261 「日本ダービー」

 4月24日、目黒競馬場で「東京優駿大競走」が開催された。

 私の脳内変換だと「日本ダービー」の開催だ。

 けど昔にできた競馬場で狭いから、目黒競馬場での開催は最初の一回きり。次の年からは、府中の東京競馬場で開催されるようになった。

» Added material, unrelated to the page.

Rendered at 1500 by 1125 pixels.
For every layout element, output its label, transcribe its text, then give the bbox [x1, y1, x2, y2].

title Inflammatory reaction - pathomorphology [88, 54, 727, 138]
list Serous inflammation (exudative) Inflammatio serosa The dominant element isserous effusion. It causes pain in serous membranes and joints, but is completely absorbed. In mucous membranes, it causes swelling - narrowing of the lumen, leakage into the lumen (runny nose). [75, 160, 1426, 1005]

 目黒競馬場が狭くなったということは、日本の競馬が発展したと言えるのだろう。

 その証拠とばかりに、目黒競馬場は黒山の人だかり状態だ。


 鳳と馬といえば、お父様な祖父と龍也お兄様が、陸軍の騎兵出身だ。お父様な祖父など、日露戦争に騎兵として出征し、後方かく乱で大活躍した。シベリア出兵でもお父様な祖父は大陸で色々したけど、その時も騎兵として活躍したそうだ。

 また、その辺りのつながりから、満州北部、内蒙古東部の馬賊の皆さんと鳳は関係が深い。満州臨時政府の有力者となった馬占山などがそれに当たる。私の護衛をしてくれ、今は満州臨時政府にいるワンさんも、騎馬民族出身だ。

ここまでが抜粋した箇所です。